Partially cross-posted from my personal journal.
I have seen the Guy Ritchie Sherlock Holmes trailer, and DO NOT WANT!! *
That is not Holmes. I’m sure it will be a lovely, action-packed period piece by Mr. Ritchie, full of cinematically pleasing anachronisms, and more CGI than you can stick up your butt and waddle home with. But. It. Will. Not. Be. Sherlock Holmes.
Besides he totally got the casting backwards. Downey should be Watson, and Law should be Holmes.
Will I see it? Not in theaters, but probably at some point. I completely expect it to be Snatch 1890. Seriously, just change the character names and call it something else. Please.
Now, I’m not so much a purist that I can’t enjoy non-canonical films. I loved the X-men films, and most other films Marvel’s done (Electra sucked like a Hoover). I fully expect to like the new Star Trek. And I ADORE the A&E Nero Wolfe stuff. Hell, I even like the modernized Nero Wolfe from network television in the late 70s. But, at the risk of sounding like the nerd ragers at my comic store when the new Enterprise schematics were released, there’s this thing about staying true to character concepts, which GUY RITCHIE DUZ NOT HAZ.
I like Guy Ritchie’s films. I do. I loved Lock, Stock and Two Smoking Barrels and Snatch. Loved them. However, having seen those films and knowing about Mr. Ritchie’s penchant for a little bit of the ultra-violence, who the bright blazing blue fuck thought this was the guy to make a film about a character that spends 90% of his time locked in his own head? Seriously? Has he read the books? And, ok, it’s been a while for me, but I seem to recall that, much like my beloved Scooby Doo, when Holmes took on a case with supernatural elements, at least 95% of the time it turned out to be a guy under the mask (Hound of the Baskervilles anyone?). Give what I’ve seen of the trailer, how the hell is he going to stay true to that?
Also, Holmes was an academic, who very grudgingly respected only one woman in the canon of the books, and sure as hell wasn’t out cavorting with loose women. Granted, I like looking at women in pretty Victorian undergarments as much as the next girl, but really? Holmes is an arrogant asshole, a condescending prick and a drug addict, but he isn’t a womanizing doofus, ok?
Sigh. At least this time I KNOW it isn’t going to be a true adaptation, unlike when the Coppola abortion he called Dracula came out.
So, yes, I will probably enjoy it when I do get around to seeing it. But I’m going to have to work awfully hard to dissociate it from the source material.

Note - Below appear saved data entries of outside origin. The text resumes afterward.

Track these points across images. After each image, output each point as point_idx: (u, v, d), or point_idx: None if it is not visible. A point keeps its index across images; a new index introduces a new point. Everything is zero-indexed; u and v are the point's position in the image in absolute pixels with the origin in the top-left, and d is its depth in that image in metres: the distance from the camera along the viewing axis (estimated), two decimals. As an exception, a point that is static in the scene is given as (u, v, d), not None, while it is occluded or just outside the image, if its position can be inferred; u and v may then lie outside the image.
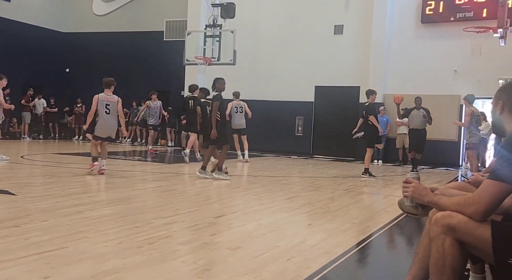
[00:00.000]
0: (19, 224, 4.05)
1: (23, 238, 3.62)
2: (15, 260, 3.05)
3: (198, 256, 3.41)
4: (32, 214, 4.50)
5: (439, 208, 2.18)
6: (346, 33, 14.87)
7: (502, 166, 1.98)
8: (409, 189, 2.30)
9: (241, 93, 15.98)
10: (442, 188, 2.46)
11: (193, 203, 5.90)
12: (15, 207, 4.84)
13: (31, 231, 3.83)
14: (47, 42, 18.30)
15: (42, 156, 10.98)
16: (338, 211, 5.61)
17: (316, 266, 3.31)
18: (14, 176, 7.30)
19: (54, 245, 3.44)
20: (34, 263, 3.03)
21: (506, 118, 2.21)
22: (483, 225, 2.01)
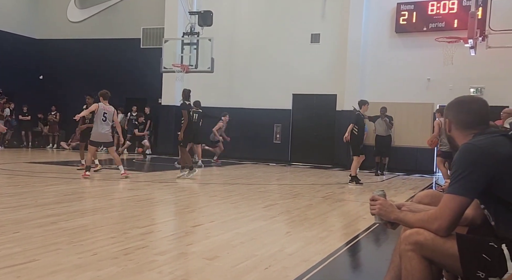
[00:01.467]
0: (-10, 236, 3.92)
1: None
2: (-15, 274, 2.96)
3: (175, 267, 3.37)
4: (3, 226, 4.37)
5: (405, 225, 2.23)
6: (323, 41, 15.07)
7: (457, 180, 2.03)
8: (375, 207, 2.33)
9: (219, 100, 16.04)
10: (408, 204, 2.50)
11: (170, 212, 5.84)
12: (-15, 219, 4.69)
13: (2, 243, 3.72)
14: (20, 48, 17.91)
15: (14, 165, 10.69)
16: (316, 219, 5.64)
17: (294, 275, 3.31)
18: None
19: (26, 258, 3.35)
20: (4, 277, 2.93)
21: (455, 135, 2.28)
22: (450, 240, 2.05)
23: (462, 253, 2.02)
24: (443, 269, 2.27)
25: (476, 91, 13.11)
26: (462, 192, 2.02)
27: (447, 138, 2.40)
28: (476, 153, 2.04)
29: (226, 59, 15.47)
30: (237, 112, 15.68)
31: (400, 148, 13.70)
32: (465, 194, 2.02)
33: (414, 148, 13.68)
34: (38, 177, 8.81)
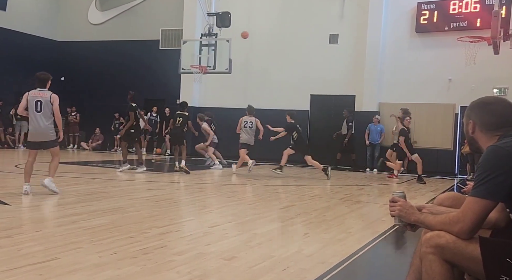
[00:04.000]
0: (12, 235, 4.00)
1: (16, 248, 3.58)
2: (7, 272, 3.02)
3: (193, 267, 3.38)
4: (25, 224, 4.46)
5: (425, 227, 2.19)
6: (341, 42, 14.96)
7: (482, 183, 1.98)
8: (395, 208, 2.30)
9: (235, 101, 16.08)
10: (429, 206, 2.45)
11: (188, 213, 5.87)
12: (9, 217, 4.79)
13: (24, 242, 3.79)
14: (42, 50, 18.28)
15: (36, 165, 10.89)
16: (334, 221, 5.60)
17: (311, 277, 3.29)
18: (7, 186, 7.24)
19: (47, 256, 3.40)
20: (26, 274, 2.99)
21: (479, 137, 2.22)
22: (472, 244, 2.00)
23: (485, 257, 1.97)
24: (465, 273, 2.22)
25: (500, 91, 12.85)
26: (486, 195, 1.97)
27: (468, 140, 2.34)
28: (503, 156, 1.98)
29: (243, 60, 15.49)
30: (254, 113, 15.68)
31: (420, 149, 13.49)
32: (489, 197, 1.97)
33: (434, 150, 13.46)
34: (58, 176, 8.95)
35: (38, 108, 6.50)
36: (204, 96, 16.70)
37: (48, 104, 6.56)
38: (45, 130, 6.56)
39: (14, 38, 17.17)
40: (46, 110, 6.53)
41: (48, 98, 6.58)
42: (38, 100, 6.53)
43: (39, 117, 6.51)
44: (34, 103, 6.51)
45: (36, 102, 6.51)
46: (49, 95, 6.62)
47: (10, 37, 17.04)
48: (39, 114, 6.50)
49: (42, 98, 6.55)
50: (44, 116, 6.53)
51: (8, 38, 16.94)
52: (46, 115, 6.55)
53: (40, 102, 6.51)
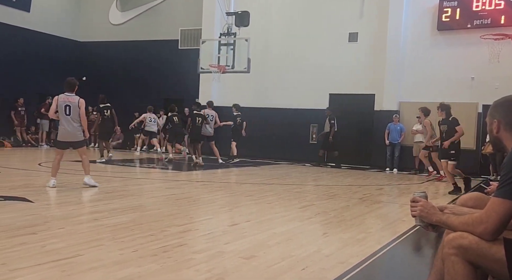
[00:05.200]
0: (36, 231, 4.09)
1: (40, 245, 3.66)
2: (32, 268, 3.09)
3: (212, 265, 3.40)
4: (49, 222, 4.55)
5: (447, 228, 2.15)
6: (361, 40, 14.83)
7: (507, 184, 1.94)
8: (416, 208, 2.26)
9: (254, 101, 16.11)
10: (451, 206, 2.41)
11: (207, 211, 5.90)
12: (32, 214, 4.90)
13: (48, 239, 3.87)
14: (64, 51, 18.62)
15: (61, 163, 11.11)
16: (353, 220, 5.56)
17: (331, 276, 3.27)
18: (31, 184, 7.40)
19: (70, 253, 3.47)
20: (50, 271, 3.05)
21: (504, 136, 2.17)
22: (496, 245, 1.96)
23: (510, 258, 1.93)
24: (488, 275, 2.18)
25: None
26: (511, 196, 1.93)
27: (492, 140, 2.29)
28: None
29: (261, 59, 15.48)
30: (272, 112, 15.68)
31: (441, 149, 13.29)
32: None
33: (456, 149, 13.21)
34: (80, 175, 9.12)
35: (68, 112, 7.09)
36: (223, 96, 16.75)
37: (76, 108, 7.16)
38: (74, 131, 7.16)
39: (37, 38, 17.54)
40: (75, 114, 7.13)
41: (76, 103, 7.19)
42: (67, 105, 7.11)
43: (69, 120, 7.10)
44: (64, 108, 7.09)
45: (65, 107, 7.09)
46: (77, 100, 7.23)
47: (34, 38, 17.41)
48: (69, 117, 7.09)
49: (70, 103, 7.14)
50: (73, 119, 7.12)
51: (32, 38, 17.32)
52: (75, 118, 7.14)
53: (69, 107, 7.11)
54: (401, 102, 14.14)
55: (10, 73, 16.37)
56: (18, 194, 6.17)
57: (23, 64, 16.85)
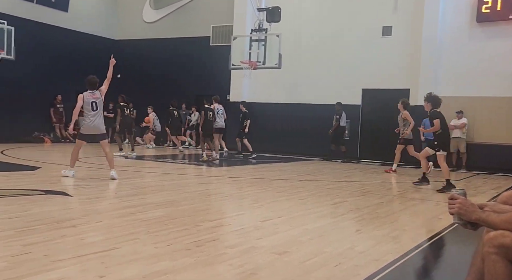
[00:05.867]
0: (76, 225, 4.24)
1: (80, 238, 3.78)
2: (72, 259, 3.20)
3: (244, 260, 3.43)
4: (87, 215, 4.70)
5: (488, 226, 2.08)
6: (395, 34, 14.51)
7: None
8: (455, 206, 2.20)
9: (285, 96, 16.07)
10: (491, 204, 2.33)
11: (239, 207, 5.95)
12: (72, 208, 5.07)
13: (87, 232, 4.00)
14: (100, 49, 19.07)
15: (95, 158, 11.45)
16: (387, 217, 5.47)
17: (365, 273, 3.24)
18: (70, 179, 7.65)
19: (107, 246, 3.57)
20: (90, 262, 3.15)
21: None
22: None
23: None
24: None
25: None
26: None
27: None
28: None
29: (292, 55, 15.40)
30: (303, 108, 15.59)
31: (480, 145, 12.88)
32: None
33: (496, 145, 12.77)
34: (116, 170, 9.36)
35: (94, 108, 7.73)
36: (254, 92, 16.79)
37: (100, 103, 7.80)
38: (99, 125, 7.80)
39: (75, 37, 18.07)
40: (101, 109, 7.80)
41: (101, 99, 7.83)
42: (93, 101, 7.75)
43: (95, 115, 7.72)
44: (90, 104, 7.72)
45: (92, 103, 7.73)
46: (99, 95, 7.84)
47: (71, 37, 17.95)
48: (95, 112, 7.73)
49: (95, 99, 7.78)
50: (99, 114, 7.78)
51: (70, 38, 17.85)
52: (100, 113, 7.79)
53: (95, 103, 7.74)
54: (437, 97, 13.77)
55: (49, 71, 16.95)
56: (58, 189, 6.40)
57: (61, 62, 17.41)
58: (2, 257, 3.15)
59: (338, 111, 13.94)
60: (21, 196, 5.76)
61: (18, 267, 2.96)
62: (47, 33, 17.06)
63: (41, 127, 16.72)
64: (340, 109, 13.97)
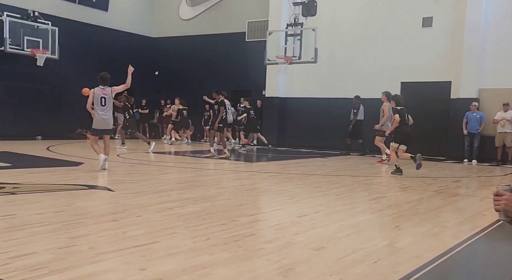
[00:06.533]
0: (118, 219, 4.37)
1: (121, 231, 3.90)
2: (115, 252, 3.31)
3: (282, 255, 3.43)
4: (128, 210, 4.84)
5: None
6: (436, 25, 14.06)
7: None
8: (500, 202, 2.11)
9: (321, 91, 15.90)
10: None
11: (276, 202, 5.95)
12: (114, 203, 5.24)
13: (128, 226, 4.12)
14: (138, 47, 19.56)
15: (135, 154, 11.76)
16: (428, 214, 5.33)
17: (405, 270, 3.17)
18: (111, 174, 7.90)
19: (148, 239, 3.67)
20: (131, 256, 3.25)
21: None
22: None
23: None
24: None
25: None
26: None
27: None
28: None
29: (328, 49, 15.22)
30: (340, 102, 15.39)
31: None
32: None
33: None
34: (155, 166, 9.58)
35: (103, 103, 7.96)
36: (290, 87, 16.72)
37: (110, 99, 8.02)
38: (109, 120, 8.07)
39: (114, 36, 18.60)
40: (110, 105, 8.00)
41: (110, 94, 8.04)
42: (102, 97, 7.97)
43: (104, 110, 7.96)
44: (100, 99, 7.95)
45: (101, 98, 7.95)
46: (109, 91, 8.07)
47: (111, 35, 18.48)
48: (104, 107, 7.96)
49: (105, 95, 8.00)
50: (108, 109, 7.99)
51: (109, 36, 18.38)
52: (109, 108, 8.00)
53: (105, 98, 7.97)
54: (481, 89, 13.26)
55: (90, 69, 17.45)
56: (100, 184, 6.63)
57: (101, 60, 17.93)
58: (51, 249, 3.29)
59: (356, 105, 13.80)
60: (67, 191, 6.00)
61: (65, 259, 3.09)
62: (88, 32, 17.63)
63: (84, 124, 17.31)
64: (359, 103, 13.82)
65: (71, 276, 2.78)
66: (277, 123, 16.77)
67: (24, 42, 15.23)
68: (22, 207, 4.80)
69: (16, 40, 15.04)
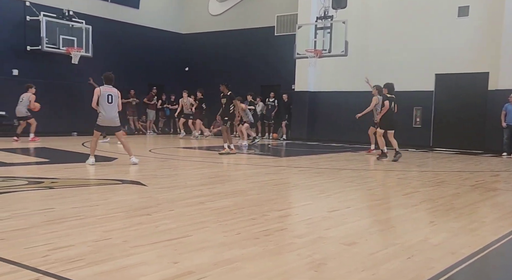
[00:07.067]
0: (150, 213, 4.45)
1: (154, 225, 3.97)
2: (149, 245, 3.37)
3: (313, 250, 3.41)
4: (160, 204, 4.92)
5: None
6: (473, 14, 13.59)
7: None
8: None
9: (352, 84, 15.65)
10: None
11: (306, 197, 5.92)
12: (147, 197, 5.34)
13: (161, 220, 4.19)
14: (168, 43, 19.82)
15: (166, 149, 11.95)
16: (464, 209, 5.18)
17: (440, 267, 3.09)
18: (144, 169, 8.05)
19: (180, 233, 3.72)
20: (164, 249, 3.31)
21: None
22: None
23: None
24: None
25: None
26: None
27: None
28: None
29: (359, 41, 14.96)
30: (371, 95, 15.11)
31: None
32: None
33: None
34: (185, 161, 9.71)
35: (110, 100, 8.05)
36: (320, 80, 16.56)
37: (116, 97, 8.13)
38: (114, 118, 8.16)
39: (145, 33, 18.90)
40: (116, 102, 8.10)
41: (116, 93, 8.16)
42: (109, 94, 8.08)
43: (110, 108, 8.06)
44: (106, 97, 8.04)
45: (107, 96, 8.06)
46: (116, 91, 8.20)
47: (143, 32, 18.78)
48: (110, 105, 8.06)
49: (112, 93, 8.12)
50: (113, 107, 8.11)
51: (141, 33, 18.69)
52: (115, 106, 8.12)
53: (111, 96, 8.08)
54: (520, 79, 12.75)
55: (122, 66, 17.84)
56: (133, 178, 6.77)
57: (133, 57, 18.30)
58: (87, 242, 3.39)
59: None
60: (101, 186, 6.16)
61: (101, 252, 3.17)
62: (120, 30, 17.98)
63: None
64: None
65: (106, 268, 2.85)
66: (307, 117, 16.66)
67: (59, 41, 15.68)
68: (59, 201, 4.96)
69: (52, 39, 15.50)
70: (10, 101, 14.89)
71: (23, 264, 2.87)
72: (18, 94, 13.26)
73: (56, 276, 2.69)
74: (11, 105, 15.16)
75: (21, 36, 15.30)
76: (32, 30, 15.25)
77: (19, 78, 15.26)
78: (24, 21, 15.28)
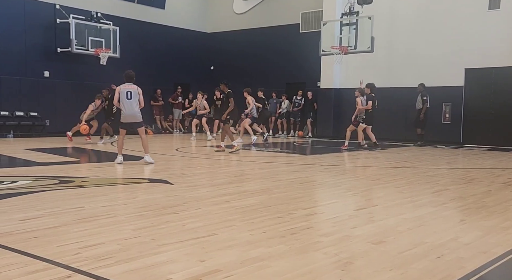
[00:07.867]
0: (178, 211, 4.52)
1: (181, 224, 4.03)
2: (176, 244, 3.42)
3: (339, 249, 3.39)
4: (187, 202, 4.98)
5: None
6: (504, 6, 13.18)
7: None
8: None
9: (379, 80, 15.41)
10: None
11: (332, 195, 5.88)
12: (174, 196, 5.41)
13: (188, 218, 4.24)
14: (194, 43, 19.98)
15: (191, 148, 12.07)
16: (496, 207, 5.04)
17: (471, 266, 3.03)
18: (171, 167, 8.16)
19: (207, 232, 3.76)
20: (191, 247, 3.35)
21: None
22: None
23: None
24: None
25: None
26: None
27: None
28: None
29: (386, 37, 14.73)
30: (399, 92, 14.88)
31: None
32: None
33: None
34: (211, 159, 9.78)
35: (129, 96, 8.20)
36: (345, 77, 16.39)
37: (136, 94, 8.25)
38: (135, 113, 8.25)
39: (171, 33, 19.12)
40: (135, 99, 8.22)
41: (136, 90, 8.30)
42: (128, 91, 8.24)
43: (130, 104, 8.18)
44: (126, 93, 8.22)
45: (127, 92, 8.23)
46: (136, 88, 8.33)
47: (168, 32, 19.01)
48: (130, 101, 8.19)
49: (131, 90, 8.28)
50: (134, 103, 8.22)
51: (167, 33, 18.92)
52: (135, 102, 8.22)
53: (131, 92, 8.22)
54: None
55: (149, 66, 18.13)
56: (161, 177, 6.87)
57: (159, 57, 18.54)
58: (117, 240, 3.47)
59: (424, 92, 13.14)
60: (130, 184, 6.28)
61: (130, 250, 3.24)
62: (146, 30, 18.25)
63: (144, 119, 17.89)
64: (425, 90, 13.18)
65: (136, 266, 2.91)
66: (333, 114, 16.53)
67: (88, 42, 16.04)
68: (89, 199, 5.09)
69: (81, 40, 15.87)
70: (42, 102, 15.35)
71: (55, 261, 2.96)
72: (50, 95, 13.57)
73: (87, 273, 2.77)
74: (43, 106, 15.59)
75: (51, 38, 15.72)
76: (62, 32, 15.65)
77: (50, 79, 15.70)
78: (54, 23, 15.69)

*My Dad read me the Sherlock Holmes books as bedtime reading when I was very small. I have seen the Basil Rathbone and Jeremy Brett interpretations, as well as Christopher Lee’s interpretation of the role for Hammer. I have read the books multiple times, and have at least two collected volumes, as well as an assload of other works by Sir Arthur Conan Doyle. And 221B Baker Street was my favorite game ever as a child. My friends and I didn’t play cops and robbers, we played Sherlock Holmes.
I’ve been a Sherlock Holmes fan for almost three decades. As easy as Downey and Law are on the eyes, the trailer is about as far as you can get from Doyle’s creation.
For what it’s worth, Rachel McAdams is playing Irene Adler. I had to check IMDB to learn that one.
I’ve also noticed that it’s a common trope in modern writings on Sherlock Holmes to put him up against the genuine supernatural. The most common seem to be Dracula/Sherlock crossovers, but there was also a collection of Lovecraftian Holmes stories called “Shadows Over Baker Street.”
Yes, I know. I own it. However… That isn’t Conan Doyle’s Sherlock Holmes, and in NONE OF THOSE is there anything like what shows up in that trailer.
Oh, and because I forgot to do this sooner.. .
THAT’S IRENE ADLER?!?! ARE THEY OUT OF THEIR FUCKING MINDS?!?!?!?!?
What? You don’t think that’s an authentic representation of Irene Adler? 😉
I’m not saying this is what I want in a Sherlock movie. I only brought those up because those were the only feeble excuses the movie might have. =)
I would have loved to see them do a back to basics movie, kicking off a “franchise” like they did with Batman Begins or Casino Royal. Taking the plot from “A Study in Scarlet” might have been difficult, given the Mormon angle, but I’m sure they could have come up with something reasonable. They could have introduced the character in a way that is authentic to the text and yet made it more approachable to those scared off by classic movies and BBC productions.
That said, I’ll probably still see it. I love Guy Ritchie and Robert Downey Jr, and I’m not a Holmes purist. No, I’m just a media whore. The only adaptations I’ve ever outright refused to see is “Constantine.”
No, wait… I did also refuse to see “Elektra” and “Catwoman.”